İkincisi; BOP’ta ABD’nin eşbaşkanlığını kabul eden biri, ABD’ye kafa tutamaz!
Üçüncüsü; ABD ve İsrail ile birlikte önce Barzani’ye şimdi de PYD’ye Kürt Devletinin iki parçasını kurduran parti, ABD’nin emri dışına çıkamaz!
Dördüncüsü; Yurtdışındaki olağanüstü büyük mal-para varlığı nedeniyle ABD Devleti tarafından rehin alınmış bir iktidar, üstelik sırtına Reza Zarrab ve Halkbank yükü yüklenmiş bir iktidar, ABD karşısında “Uslu-Söz dinleyen çocuk “ olmak zorundadır.
Beşincisi; Menzilini FETÖ’nun menzili ile aynı tutan bir iktidarın Türk Milletine hayrı olamaz.

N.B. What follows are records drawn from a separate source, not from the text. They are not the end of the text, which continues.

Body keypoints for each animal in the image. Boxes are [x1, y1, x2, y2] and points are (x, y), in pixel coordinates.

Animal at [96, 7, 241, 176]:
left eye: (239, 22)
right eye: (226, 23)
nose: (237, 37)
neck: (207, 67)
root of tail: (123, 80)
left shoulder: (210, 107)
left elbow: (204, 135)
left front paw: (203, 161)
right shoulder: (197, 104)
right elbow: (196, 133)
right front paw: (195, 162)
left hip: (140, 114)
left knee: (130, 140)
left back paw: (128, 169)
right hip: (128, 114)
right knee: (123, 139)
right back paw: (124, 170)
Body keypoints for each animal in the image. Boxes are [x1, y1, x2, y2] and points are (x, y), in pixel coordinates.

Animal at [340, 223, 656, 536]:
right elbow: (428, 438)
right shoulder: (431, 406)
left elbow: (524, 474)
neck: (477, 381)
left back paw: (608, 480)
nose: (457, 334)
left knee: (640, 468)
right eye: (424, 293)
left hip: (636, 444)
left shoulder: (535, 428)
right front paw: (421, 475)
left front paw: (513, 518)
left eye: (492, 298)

Çünkü FETÖ- Vatikan- CIA’nın bölgemizdeki menzilleri paraleldir ve varılmak istenen menzil Türkiye’de Laik Demokratik Cumhuriyeti yıkıp, yerine bir bölümü Kürt Devleti olacak Federal İslam Devletini kurmaktır.

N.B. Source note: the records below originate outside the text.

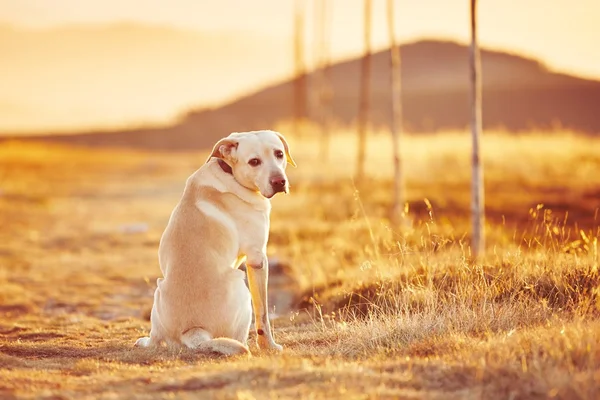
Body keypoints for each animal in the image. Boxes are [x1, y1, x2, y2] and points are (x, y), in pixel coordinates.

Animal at [135, 129, 296, 356]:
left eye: (279, 154)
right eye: (254, 162)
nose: (279, 182)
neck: (230, 174)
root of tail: (193, 330)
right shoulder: (257, 258)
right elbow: (263, 315)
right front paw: (269, 347)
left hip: (158, 291)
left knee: (155, 339)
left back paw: (144, 342)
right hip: (242, 288)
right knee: (240, 337)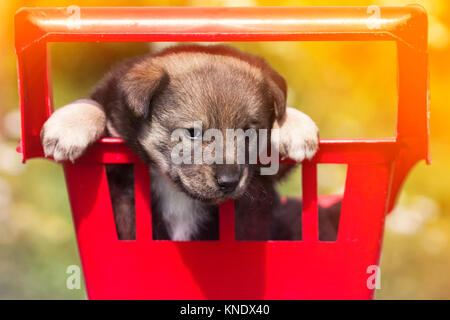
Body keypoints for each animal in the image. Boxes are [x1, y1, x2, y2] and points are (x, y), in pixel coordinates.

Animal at [42, 44, 338, 240]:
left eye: (248, 133)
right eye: (193, 132)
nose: (229, 181)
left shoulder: (263, 180)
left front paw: (294, 125)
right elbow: (95, 104)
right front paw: (69, 123)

Türk Devletinin ve Türk Milletinin tüm emperyalist devletlere karşı haklarımızı koruyacak, mecbur kalmadıkça kavga etmeden diplomatik-tarihi-askeri-ticari-bölgesel önemini anlatıp sonuç alacak tek siyasi parti vardır. DOĞRU Parti!
Çünkü biz DOĞRU Parti olarak biliyoruz ki;
Mozart’ın Türk Marşını yazdığı 1770 yılında, ABD henüz kuruluyordu!
1870 yılına kadar İtalya diye bir devlet yoktu!
1871 yılına kadar Almanya diye bir devlet yoktu!
Biz Türkler, kendini Kürt sayan Türkmenler ve diğer Türk Boyları binlerce yıldır bu topraklardayız. Tüm medeniyetlere beşiklik yaptık. Her inanca, her düşünceye saygı ve barış içinde yaklaştık. Türk’ü dünya tarihinden çıkarırsanız, tarih kalmaz. Dürüst, bilgili, aklı ve bilimi öne alan çalışkan bir yönetimle Türk Milletinin tüm problemlerini ancak biz çözeriz.
Yazımızı, geçmişini ve döküldüğü Ege Denizini unutan, bizi bir çok sahada sıkıntıya sokmaya çalışan Yunanistan’a bir hatırlatma ile bağlayalım;
Komşu; Sizi tam 400 sene yönettik. Eğer sizin inanışınıza, kültürünüze, geleneklerine saygı duyup sizi özgür bırakmasaydık ve asimile etseydik, bugün yeryüzünde Grek’çe denen dil kalmazdı. Katalaves!